Safety and efficacy of delandistrogene moxeparvovec versus placebo in Duchenne muscular dystrophy (EMBARK): Pivotal Phase 3 Primary results


Topic:

Clinical Trials

Poster Number: M164

Author(s):

Jerry Mendell, MD, Center for Gene Therapy, Nationwide Children’s Hospital, Francesco Muntoni, FRCPCH, FMedSci, University College London, National Institute for Health Research Great Ormond Street Hospital, Craig McDonald, MD, UC Davis Health, Eugenio Maria Mercuri, MD, PhD, POLICLINICO UNIV A. GEMELLI - DIV NEUROPSICHIATRIA INFANTILE, Emma Ciafaloni, MD, University of Rochester Medical Center, Hirofumi Komaki, MD, PhD, Translational Medical Center, National Center of Neurology and Psychiatry, Tokyo, Japan, Carmen Leon, MD, U of Florida, Andrés Nascimento, MD, Neuromuscular Unit, Neuropaediatrics Department, Hospital Sant Joan de Déu, Crystal Proud, MD, Children’s Hospital of the King’s Daughters, Ulrike Schara-Schmidt, MD, Universitaetsklinikum Essen, Aravindhan Veerapandiyan, MD, Arkansas Children’s Hospital, University of Arkansas for Medical Sciences, Craig Zaidman, MD, Washington University in St. Louis School of Medicine, Maitea Guridi, PhD, F. Hoffmann-La Roche Ltd, Alexander Murphy, MD, PhD, Roche Products Ltd, Carol Reid, PhD, Roche Products Ltd, Christoph Wandel, F. Hoffmann-La Roche Ltd, Damon Asher, PhD, Sarepta Therapeutics, Eddie Darton, MD, [email protected], Stefanie Mason, Sarepta Therapeutics, Rachel Potter, PhD, Sarepta Therapeutics, Teji Singh, MD, Sarepta Therapeutics, Inc., Wenfei Zhang, PhD, Sarepta Therapeutics, Inc., Paulo Fontoura, MD, PhD, FAAN, F. Hoffmann-La Roche Ltd, Jake Elkins, MD, Sarepta Therapeutics, Louise Rodino-Klapac, PhD, Sarepta Therapeutics

Background and Objective: Duchenne muscular dystrophy (DMD) is caused by DMD gene mutations. Delandistrogene moxeparvovec is an adeno-associated viral vector-based gene transfer therapy, designed to compensate for absent functional dystrophin in DMD by delivering a transgene encoding engineered micro-dystrophin, which retains key functional wild-type dystrophin domains. As of September 2023, delandistrogene moxeparvovec is approved in the US, UAE and Qatar for the treatment of ambulatory pediatric patients aged 4 through 5 years with DMD with a confirmed DMD gene mutation. We report findings from Part 1 (52 weeks) of the two-part EMBARK trial (NCT05096221).

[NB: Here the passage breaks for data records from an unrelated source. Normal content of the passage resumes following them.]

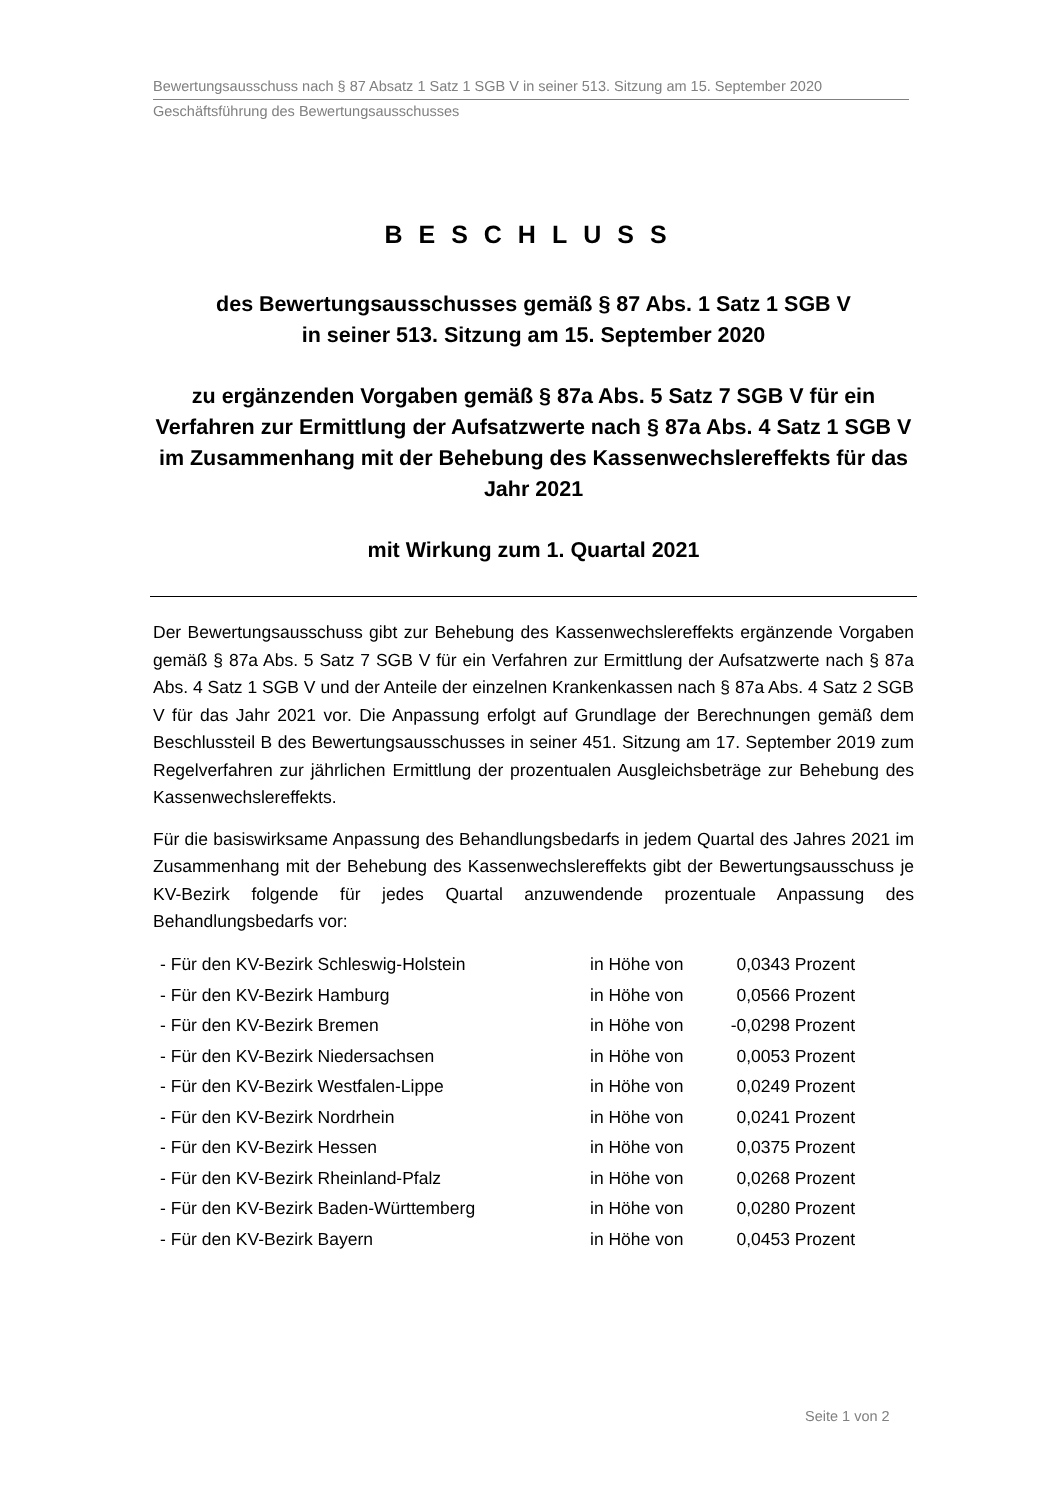Bewertungsausschuss nach § 87 Absatz 1 Satz 1 SGB V in seiner 513. Sitzung am 15. September 2020
Geschäftsführung des Bewertungsausschusses
BESCHLUSS
des Bewertungsausschusses gemäß § 87 Abs. 1 Satz 1 SGB V
in seiner 513. Sitzung am 15. September 2020
zu ergänzenden Vorgaben gemäß § 87a Abs. 5 Satz 7 SGB V für ein Verfahren zur Ermittlung der Aufsatzwerte nach § 87a Abs. 4 Satz 1 SGB V im Zusammenhang mit der Behebung des Kassenwechslereffekts für das Jahr 2021
mit Wirkung zum 1. Quartal 2021
Der Bewertungsausschuss gibt zur Behebung des Kassenwechslereffekts ergänzende Vorgaben gemäß § 87a Abs. 5 Satz 7 SGB V für ein Verfahren zur Ermittlung der Aufsatzwerte nach § 87a Abs. 4 Satz 1 SGB V und der Anteile der einzelnen Krankenkassen nach § 87a Abs. 4 Satz 2 SGB V für das Jahr 2021 vor. Die Anpassung erfolgt auf Grundlage der Berechnungen gemäß dem Beschlussteil B des Bewertungsausschusses in seiner 451. Sitzung am 17. September 2019 zum Regelverfahren zur jährlichen Ermittlung der prozentualen Ausgleichsbeträge zur Behebung des Kassenwechslereffekts.
Für die basiswirksame Anpassung des Behandlungsbedarfs in jedem Quartal des Jahres 2021 im Zusammenhang mit der Behebung des Kassenwechslereffekts gibt der Bewertungsausschuss je KV-Bezirk folgende für jedes Quartal anzuwendende prozentuale Anpassung des Behandlungsbedarfs vor:
| - Für den KV-Bezirk Schleswig-Holstein | in Höhe von | 0,0343 | Prozent |
| - Für den KV-Bezirk Hamburg | in Höhe von | 0,0566 | Prozent |
| - Für den KV-Bezirk Bremen | in Höhe von | -0,0298 | Prozent |
| - Für den KV-Bezirk Niedersachsen | in Höhe von | 0,0053 | Prozent |
| - Für den KV-Bezirk Westfalen-Lippe | in Höhe von | 0,0249 | Prozent |
| - Für den KV-Bezirk Nordrhein | in Höhe von | 0,0241 | Prozent |
| - Für den KV-Bezirk Hessen | in Höhe von | 0,0375 | Prozent |
| - Für den KV-Bezirk Rheinland-Pfalz | in Höhe von | 0,0268 | Prozent |
| - Für den KV-Bezirk Baden-Württemberg | in Höhe von | 0,0280 | Prozent |
| - Für den KV-Bezirk Bayern | in Höhe von | 0,0453 | Prozent |
Seite 1 von 2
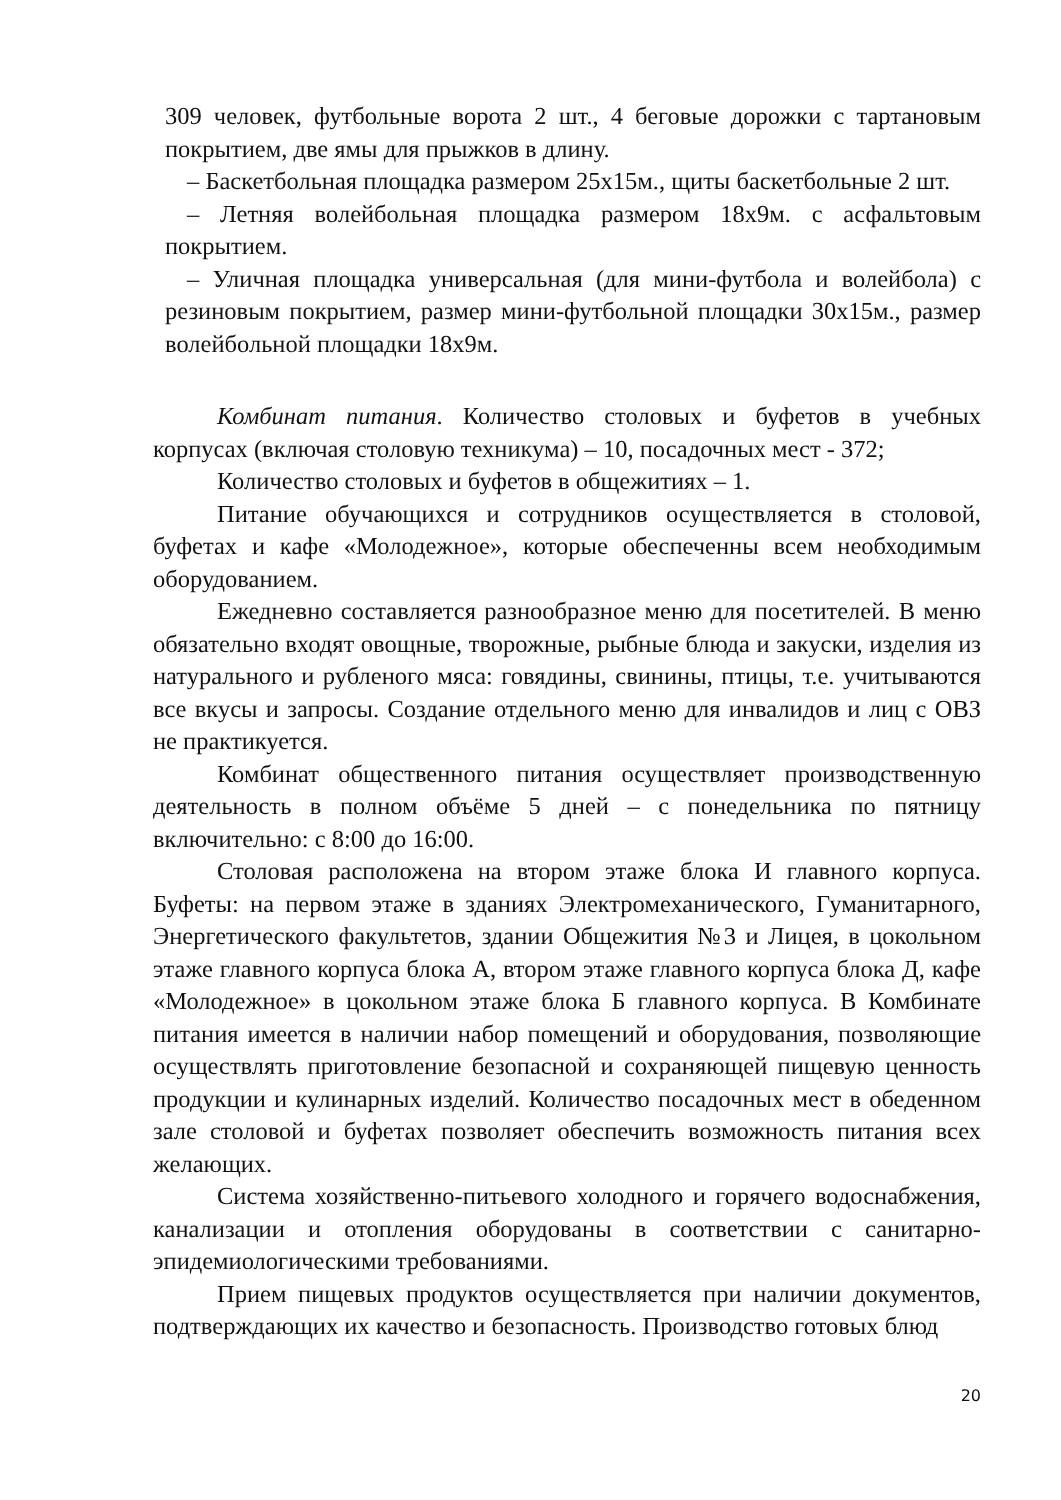309 человек, футбольные ворота 2 шт., 4 беговые дорожки с тартановым покрытием, две ямы для прыжков в длину.
– Баскетбольная площадка размером 25х15м., щиты баскетбольные 2 шт.
– Летняя волейбольная площадка размером 18х9м. с асфальтовым покрытием.
– Уличная площадка универсальная (для мини-футбола и волейбола) с резиновым покрытием, размер мини-футбольной площадки 30х15м., размер волейбольной площадки 18х9м.
Комбинат питания. Количество столовых и буфетов в учебных корпусах (включая столовую техникума) – 10, посадочных мест - 372;
Количество столовых и буфетов в общежитиях – 1.
Питание обучающихся и сотрудников осуществляется в столовой, буфетах и кафе «Молодежное», которые обеспеченны всем необходимым оборудованием.
Ежедневно составляется разнообразное меню для посетителей. В меню обязательно входят овощные, творожные, рыбные блюда и закуски, изделия из натурального и рубленого мяса: говядины, свинины, птицы, т.е. учитываются все вкусы и запросы. Создание отдельного меню для инвалидов и лиц с ОВЗ не практикуется.
Комбинат общественного питания осуществляет производственную деятельность в полном объёме 5 дней – с понедельника по пятницу включительно: с 8:00 до 16:00.
Столовая расположена на втором этаже блока И главного корпуса. Буфеты: на первом этаже в зданиях Электромеханического, Гуманитарного, Энергетического факультетов, здании Общежития №3 и Лицея, в цокольном этаже главного корпуса блока А, втором этаже главного корпуса блока Д, кафе «Молодежное» в цокольном этаже блока Б главного корпуса. В Комбинате питания имеется в наличии набор помещений и оборудования, позволяющие осуществлять приготовление безопасной и сохраняющей пищевую ценность продукции и кулинарных изделий. Количество посадочных мест в обеденном зале столовой и буфетах позволяет обеспечить возможность питания всех желающих.
Система хозяйственно-питьевого холодного и горячего водоснабжения, канализации и отопления оборудованы в соответствии с санитарно-эпидемиологическими требованиями.
Прием пищевых продуктов осуществляется при наличии документов, подтверждающих их качество и безопасность. Производство готовых блюд
20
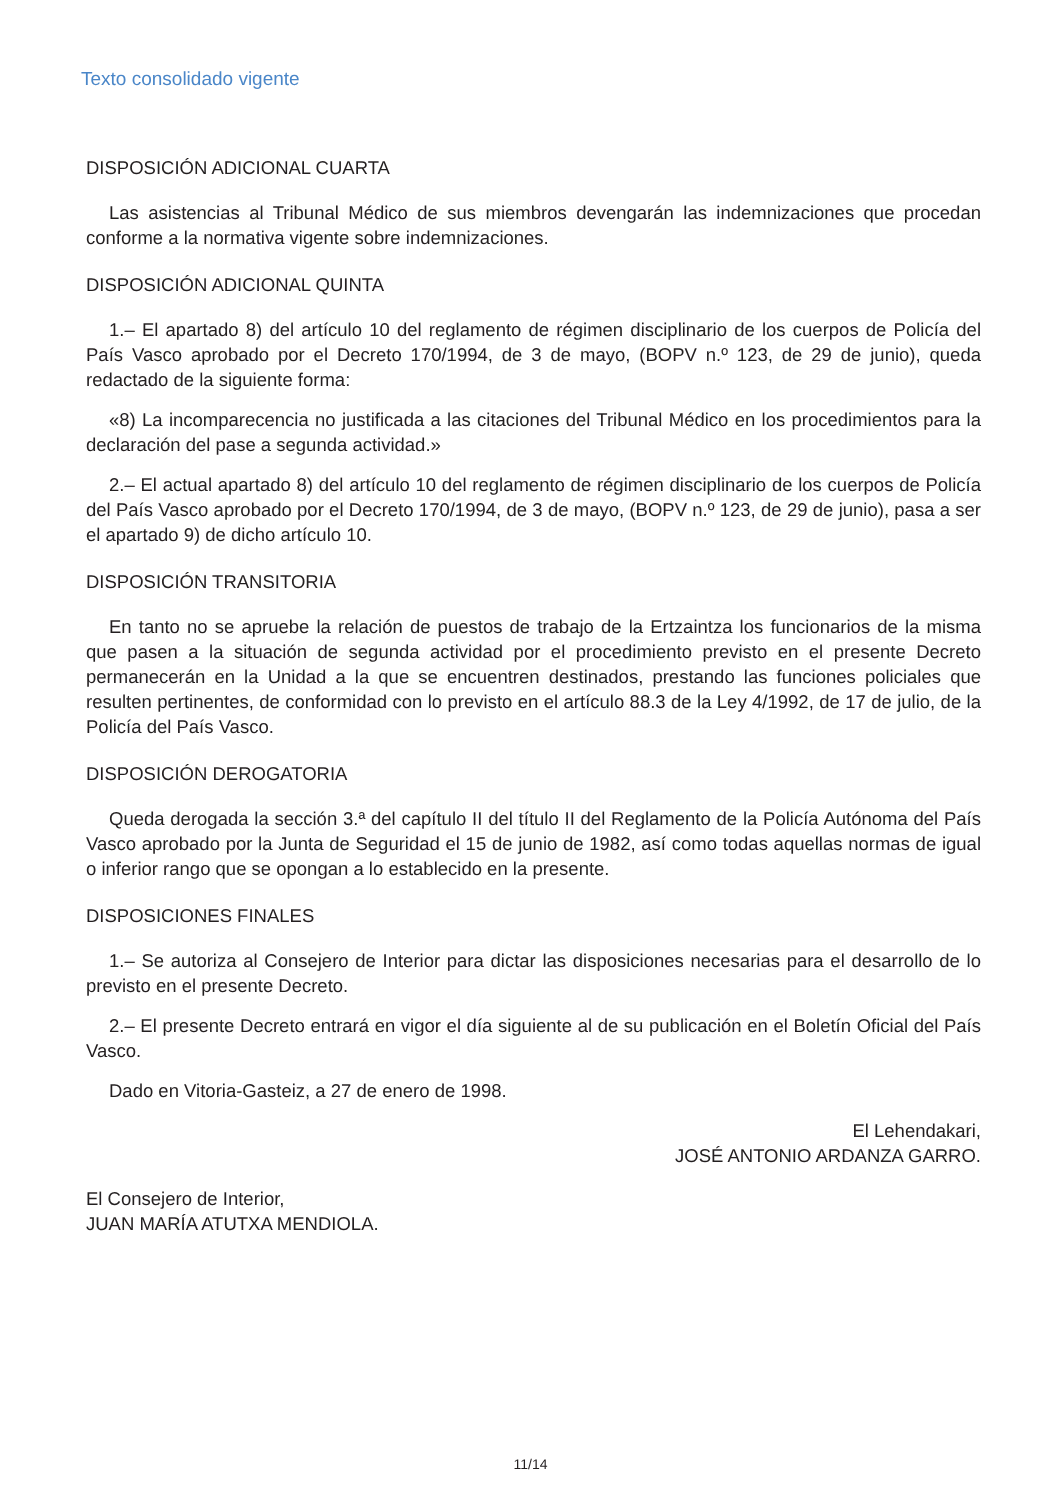Texto consolidado vigente
DISPOSICIÓN ADICIONAL CUARTA
Las asistencias al Tribunal Médico de sus miembros devengarán las indemnizaciones que procedan conforme a la normativa vigente sobre indemnizaciones.
DISPOSICIÓN ADICIONAL QUINTA
1.– El apartado 8) del artículo 10 del reglamento de régimen disciplinario de los cuerpos de Policía del País Vasco aprobado por el Decreto 170/1994, de 3 de mayo, (BOPV n.º 123, de 29 de junio), queda redactado de la siguiente forma:
«8) La incomparecencia no justificada a las citaciones del Tribunal Médico en los procedimientos para la declaración del pase a segunda actividad.»
2.– El actual apartado 8) del artículo 10 del reglamento de régimen disciplinario de los cuerpos de Policía del País Vasco aprobado por el Decreto 170/1994, de 3 de mayo, (BOPV n.º 123, de 29 de junio), pasa a ser el apartado 9) de dicho artículo 10.
DISPOSICIÓN TRANSITORIA
En tanto no se apruebe la relación de puestos de trabajo de la Ertzaintza los funcionarios de la misma que pasen a la situación de segunda actividad por el procedimiento previsto en el presente Decreto permanecerán en la Unidad a la que se encuentren destinados, prestando las funciones policiales que resulten pertinentes, de conformidad con lo previsto en el artículo 88.3 de la Ley 4/1992, de 17 de julio, de la Policía del País Vasco.
DISPOSICIÓN DEROGATORIA
Queda derogada la sección 3.ª del capítulo II del título II del Reglamento de la Policía Autónoma del País Vasco aprobado por la Junta de Seguridad el 15 de junio de 1982, así como todas aquellas normas de igual o inferior rango que se opongan a lo establecido en la presente.
DISPOSICIONES FINALES
1.– Se autoriza al Consejero de Interior para dictar las disposiciones necesarias para el desarrollo de lo previsto en el presente Decreto.
2.– El presente Decreto entrará en vigor el día siguiente al de su publicación en el Boletín Oficial del País Vasco.
Dado en Vitoria-Gasteiz, a 27 de enero de 1998.
El Lehendakari,
JOSÉ ANTONIO ARDANZA GARRO.
El Consejero de Interior,
JUAN MARÍA ATUTXA MENDIOLA.
11/14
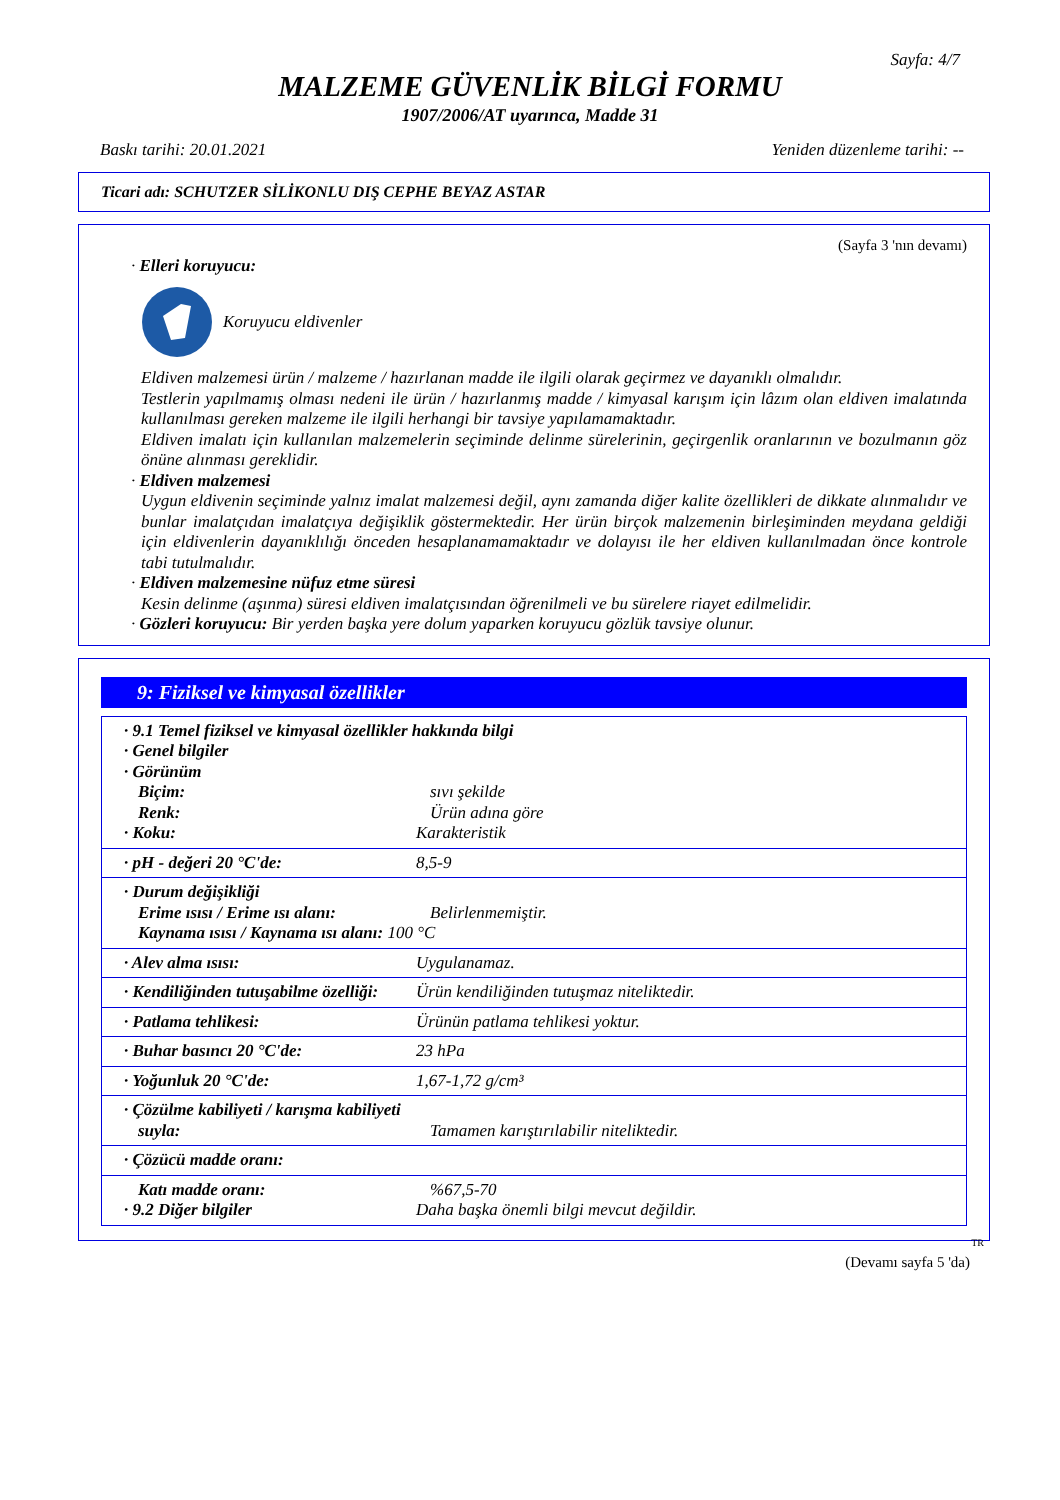Sayfa: 4/7
MALZEME GÜVENLİK BİLGİ FORMU
1907/2006/AT uyarınca, Madde 31
Baskı tarihi: 20.01.2021 Yeniden düzenleme tarihi: --
Ticari adı: SCHUTZER SİLİKONLU DIŞ CEPHE BEYAZ ASTAR
(Sayfa 3 'nın devamı)
· Elleri koruyucu:
Koruyucu eldivenler
Eldiven malzemesi ürün / malzeme / hazırlanan madde ile ilgili olarak geçirmez ve dayanıklı olmalıdır.
Testlerin yapılmamış olması nedeni ile ürün / hazırlanmış madde / kimyasal karışım için lâzım olan eldiven imalatında kullanılması gereken malzeme ile ilgili herhangi bir tavsiye yapılamamaktadır.
Eldiven imalatı için kullanılan malzemelerin seçiminde delinme sürelerinin, geçirgenlik oranlarının ve bozulmanın göz önüne alınması gereklidir.
· Eldiven malzemesi
Uygun eldivenin seçiminde yalnız imalat malzemesi değil, aynı zamanda diğer kalite özellikleri de dikkate alınmalıdır ve bunlar imalatçıdan imalatçıya değişiklik göstermektedir. Her ürün birçok malzemenin birleşiminden meydana geldiği için eldivenlerin dayanıklılığı önceden hesaplanamamaktadır ve dolayısı ile her eldiven kullanılmadan önce kontrole tabi tutulmalıdır.
· Eldiven malzemesine nüfuz etme süresi
Kesin delinme (aşınma) süresi eldiven imalatçısından öğrenilmeli ve bu sürelere riayet edilmelidir.
· Gözleri koruyucu: Bir yerden başka yere dolum yaparken koruyucu gözlük tavsiye olunur.
9: Fiziksel ve kimyasal özellikler
| · 9.1 Temel fiziksel ve kimyasal özellikler hakkında bilgi · Genel bilgiler · Görünüm Biçim: sıvı şekilde Renk: Ürün adına göre · Koku: Karakteristik |
| · pH - değeri 20 °C'de: 8,5-9 |
| · Durum değişikliği Erime ısısı / Erime ısı alanı: Belirlenmemiştir. Kaynama ısısı / Kaynama ısı alanı: 100 °C |
| · Alev alma ısısı: Uygulanamaz. |
| · Kendiliğinden tutuşabilme özelliği: Ürün kendiliğinden tutuşmaz niteliktedir. |
| · Patlama tehlikesi: Ürünün patlama tehlikesi yoktur. |
| · Buhar basıncı 20 °C'de: 23 hPa |
| · Yoğunluk 20 °C'de: 1,67-1,72 g/cm³ |
| · Çözülme kabiliyeti / karışma kabiliyeti suyla: Tamamen karıştırılabilir niteliktedir. |
| · Çözücü madde oranı: |
| Katı madde oranı: %67,5-70 · 9.2 Diğer bilgiler Daha başka önemli bilgi mevcut değildir. |
TR
(Devamı sayfa 5 'da)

Methods: Key inclusion criteria: Ambulatory patients aged ≥4-<8 years with a confirmed DMD mutation within exons 18─79 (inclusive); North Star Ambulatory Assessment (NSAA) score >16 and <29 at screening; rAAVrh74 antibody titers <1:400; stable daily dose of oral corticosteroids for ≥12 weeks pre-screening. Eligible patients were randomized 1:1 to intravenous delandistrogene moxeparvovec (1.33×1014 vg/kg) or placebo. The primary endpoint was change from baseline in NSAA total score to Week 52. Results: At Week 52 (n=125), the primary endpoint did not reach statistical significance, although there was a nominal difference in change from baseline in NSAA total score in the delandistrogene moxeparvovec (2.6, n=63) versus placebo groups (1.9, n=61). Key secondary endpoints (time to rise, micro-dystrophin expression, 10-meter walk/run) demonstrated treatment benefit in both age groups (4-5 and 6-7 years; p<0.05); stride velocity 95th centile and time to ascend 4-steps showed benefit that was similar in magnitude and significant in the overall population (p<0.05).There were no new safety signals, reinforcing the favorable and manageable safety profile observed to date. Conclusions: Based on the totality of functional assessments including the timed function tests, treatment with delandistrogene moxeparvovec indicates beneficial modification of disease trajectory. Funded by Sarepta Therapeutics and F. Hoffmann-La Roche Ltd.